- **Exercise data**
━━━━━━━━━━━━━━━━━━━━━━━━━━━━━━

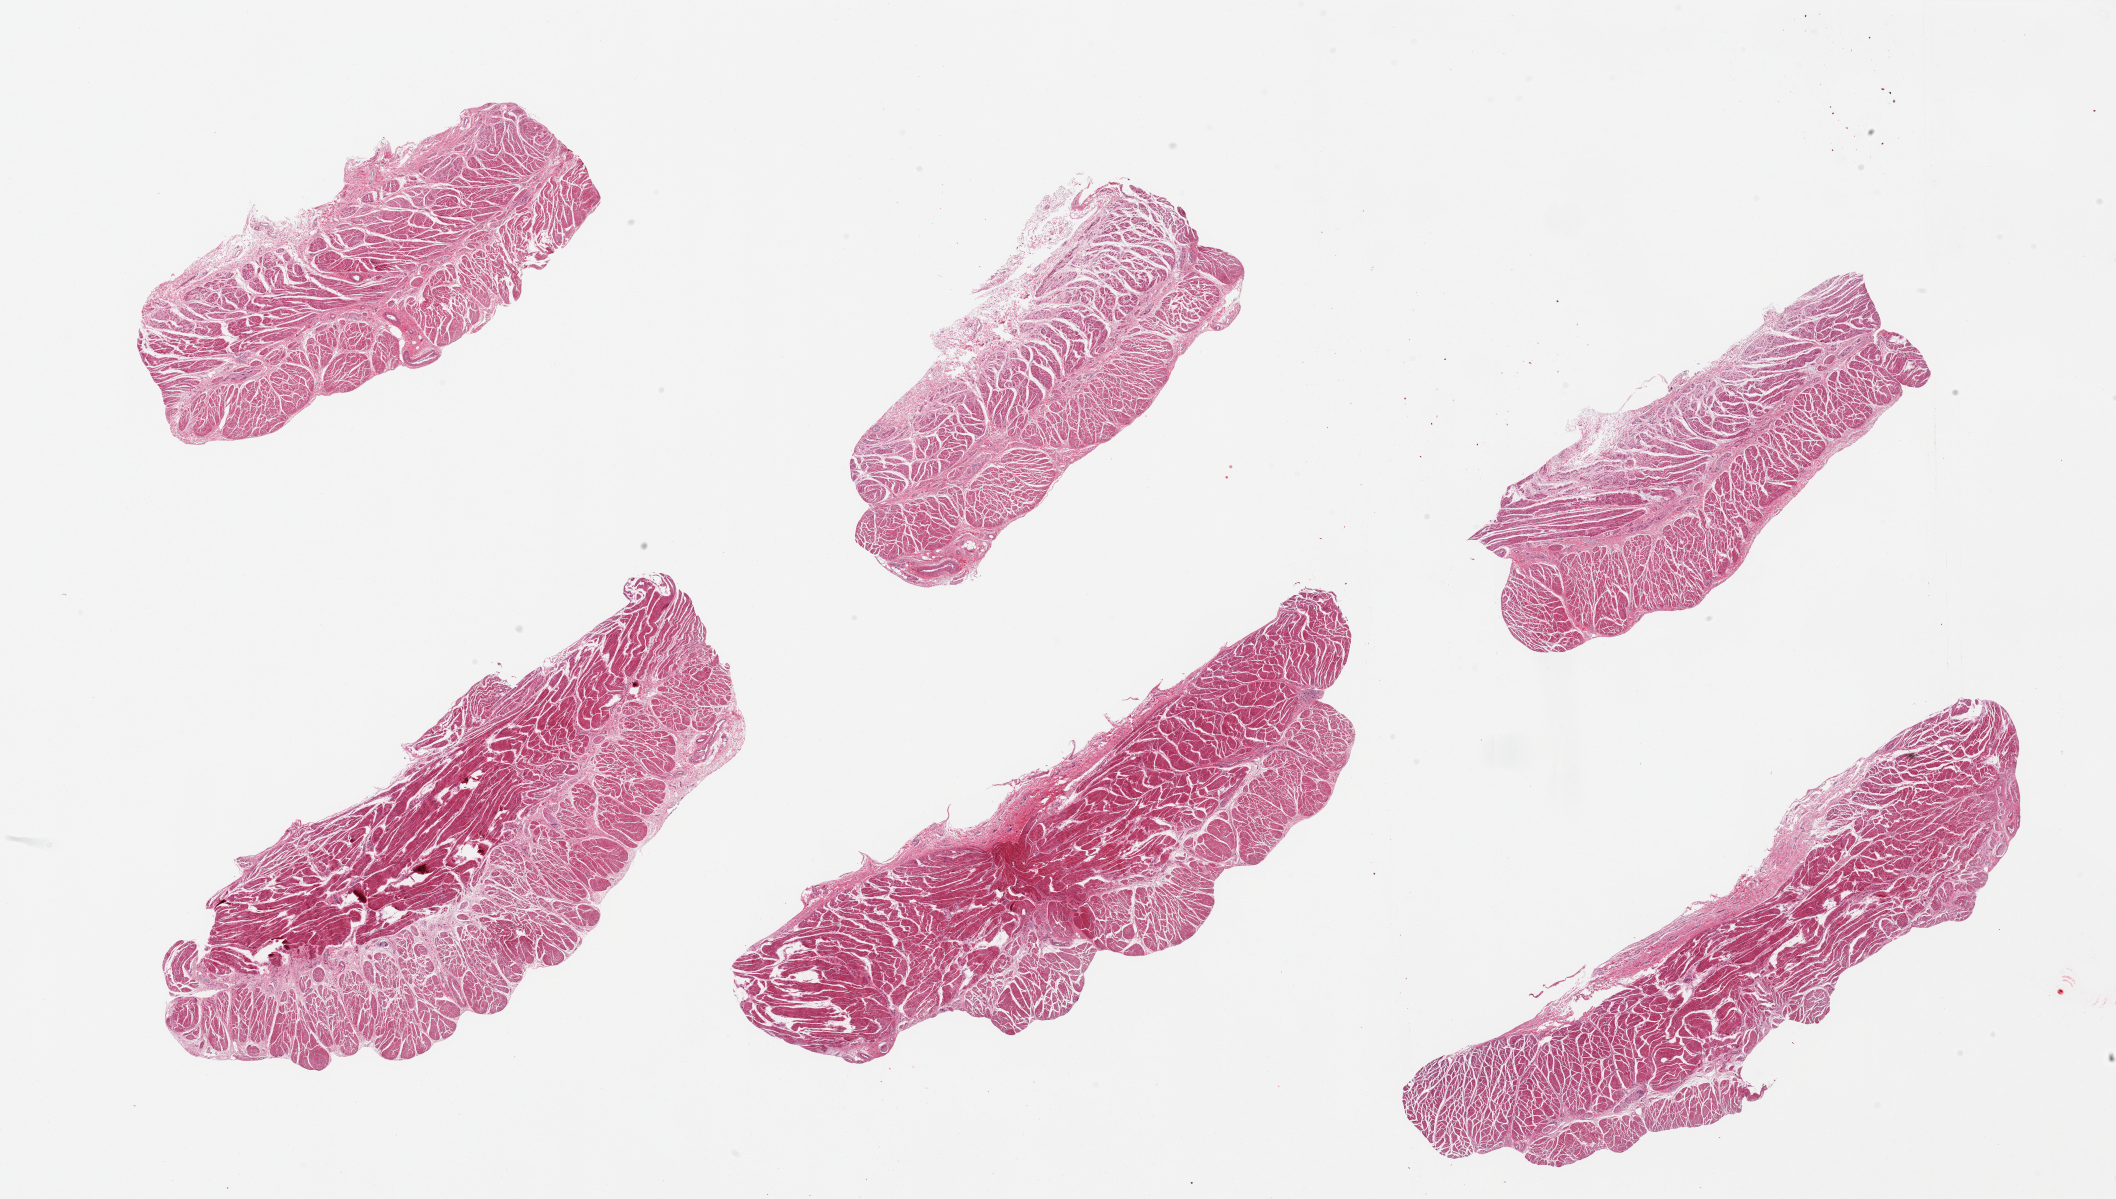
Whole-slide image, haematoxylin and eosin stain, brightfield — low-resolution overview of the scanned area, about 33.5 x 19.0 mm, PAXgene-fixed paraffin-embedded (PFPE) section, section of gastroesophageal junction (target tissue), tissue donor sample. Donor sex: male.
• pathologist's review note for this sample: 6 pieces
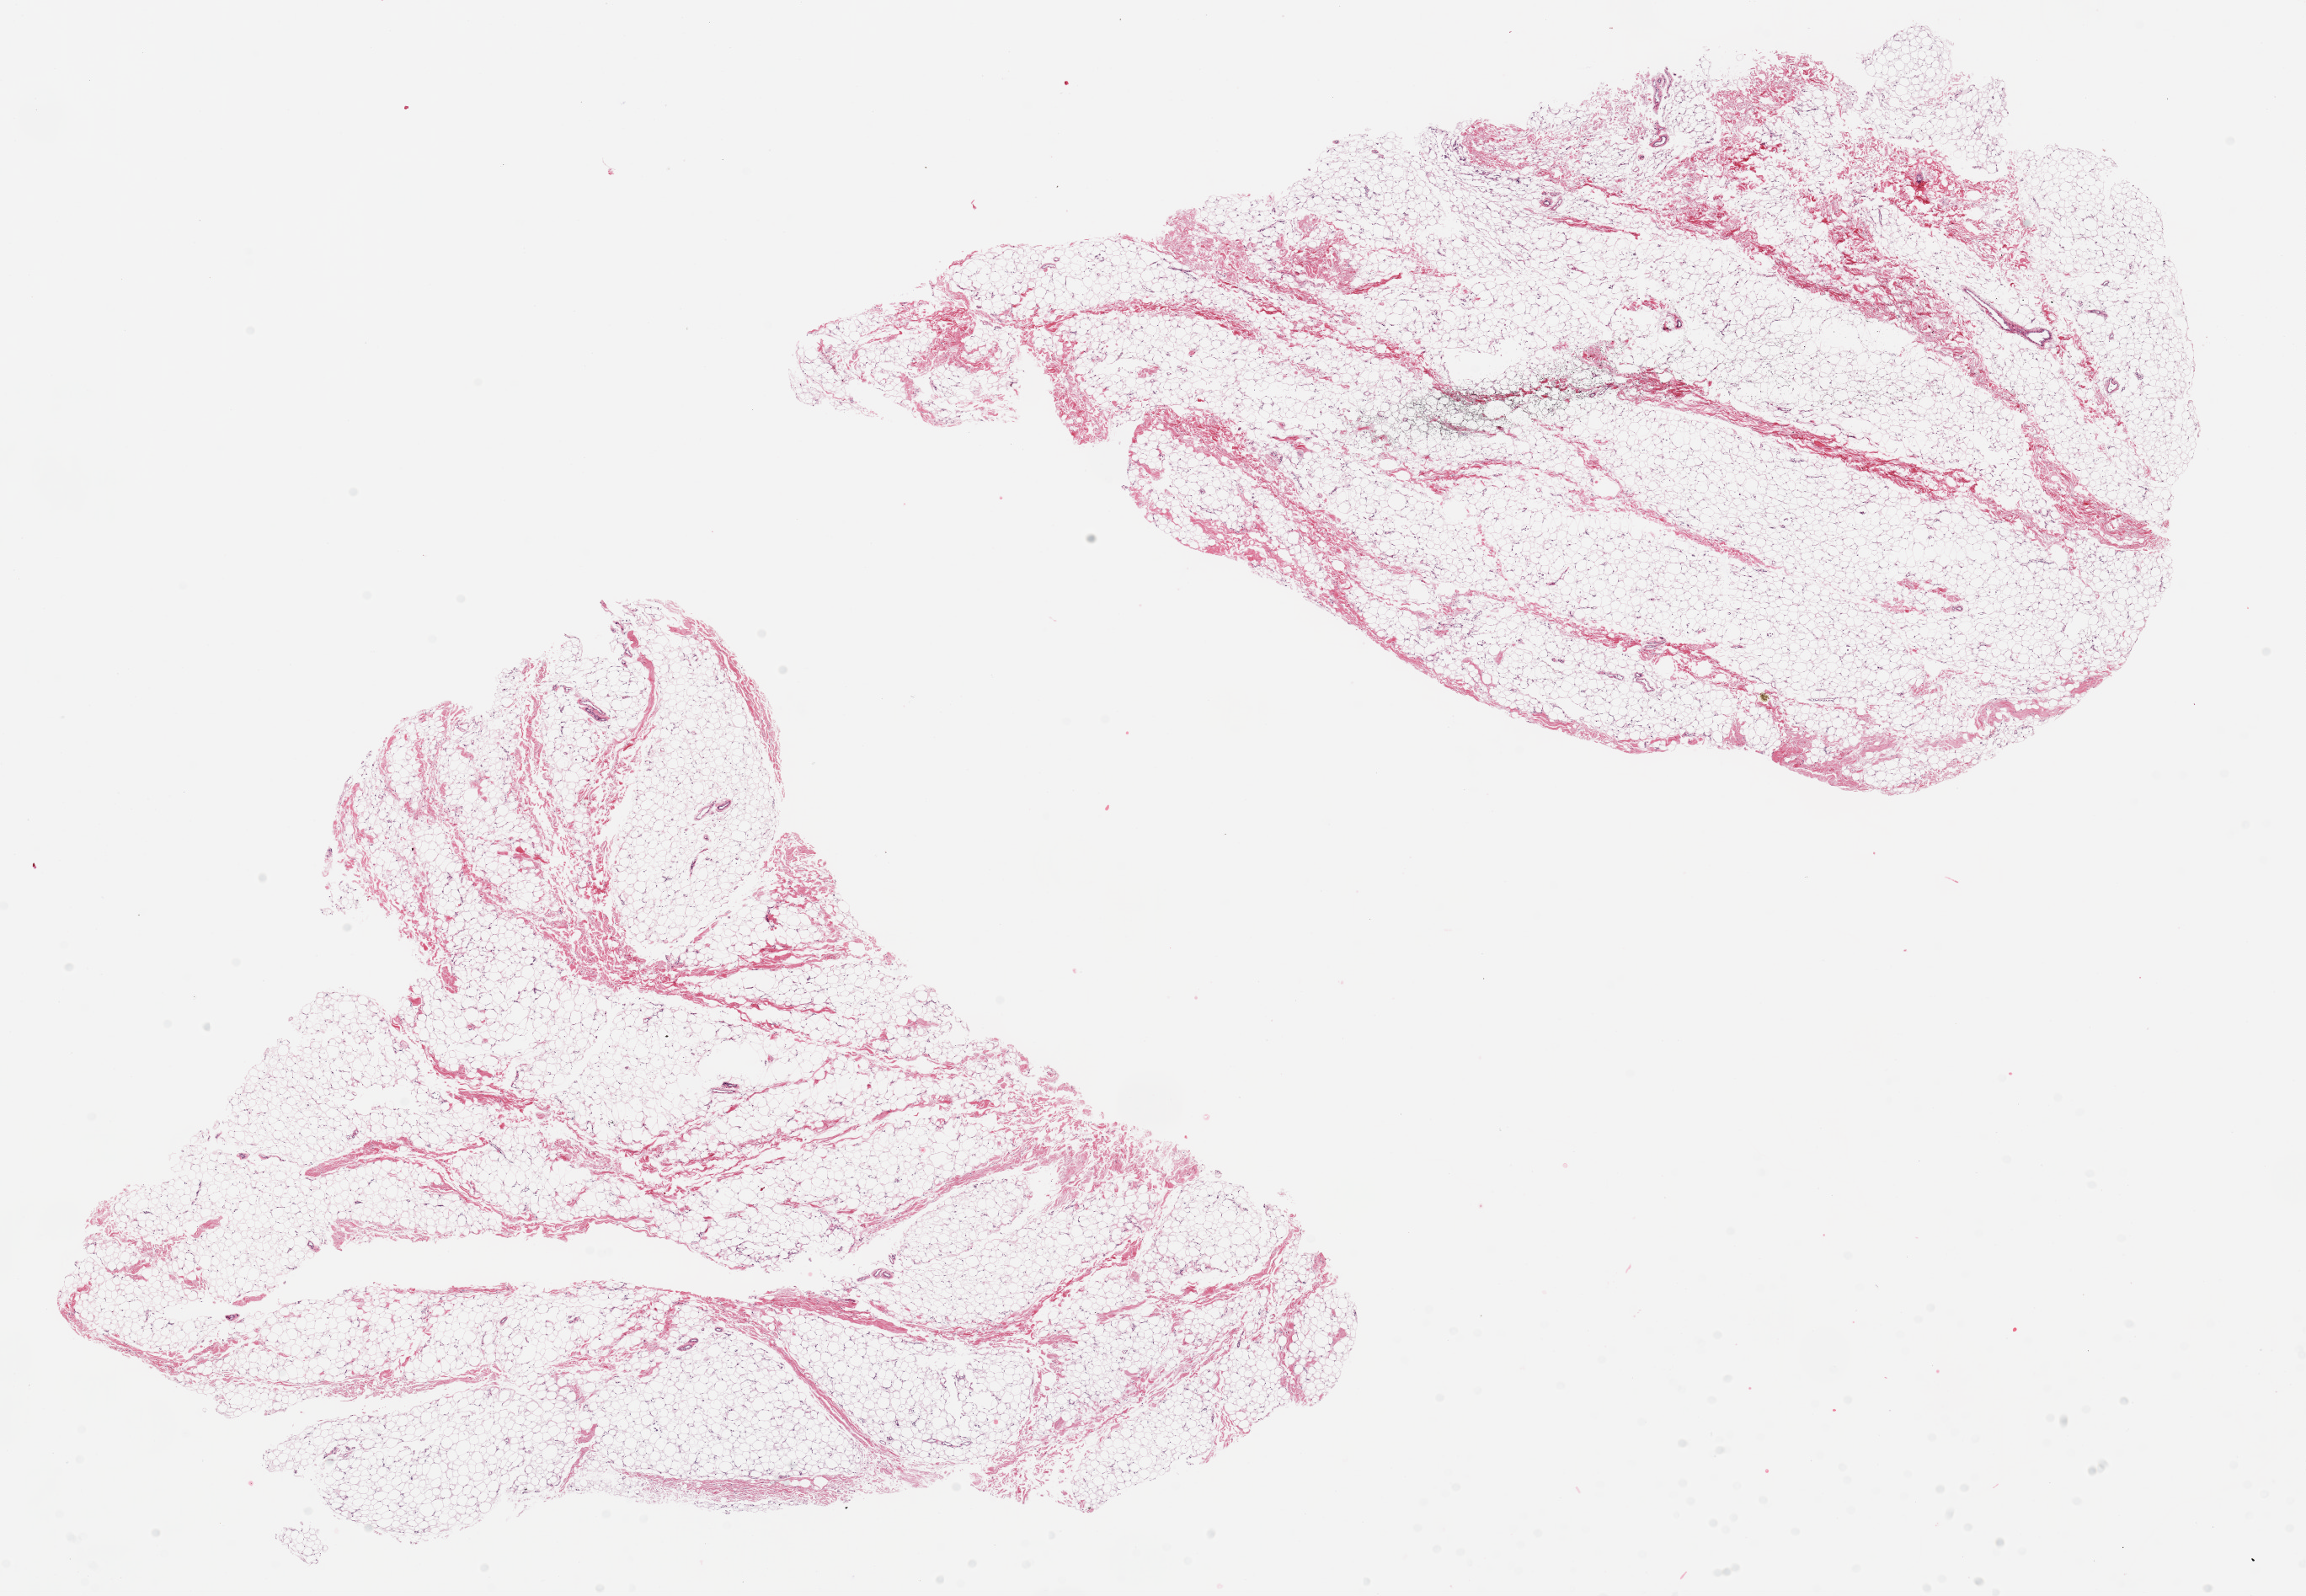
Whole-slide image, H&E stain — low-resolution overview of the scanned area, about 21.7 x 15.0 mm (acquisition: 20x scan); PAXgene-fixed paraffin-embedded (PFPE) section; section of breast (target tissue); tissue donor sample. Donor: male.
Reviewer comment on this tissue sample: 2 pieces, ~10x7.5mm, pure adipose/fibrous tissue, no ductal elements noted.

━━━━━━━━━━━━━━━━━━━━━━━━━━━━━━

- **Activity**
The result should be the full material above, word for word, with its pictures omitted.

- **Exercise solution**
Whole-slide image, haematoxylin and eosin stain, brightfield — low-resolution overview of the scanned area, about 33.5 x 19.0 mm, PAXgene-fixed paraffin-embedded (PFPE) section, section of gastroesophageal junction (target tissue), tissue donor sample. Donor sex: male.
• pathologist's review note for this sample: 6 pieces
Whole-slide image, H&E stain — low-resolution overview of the scanned area, about 21.7 x 15.0 mm (acquisition: 20x scan); PAXgene-fixed paraffin-embedded (PFPE) section; section of breast (target tissue); tissue donor sample. Donor: male.
Reviewer comment on this tissue sample: 2 pieces, ~10x7.5mm, pure adipose/fibrous tissue, no ductal elements noted.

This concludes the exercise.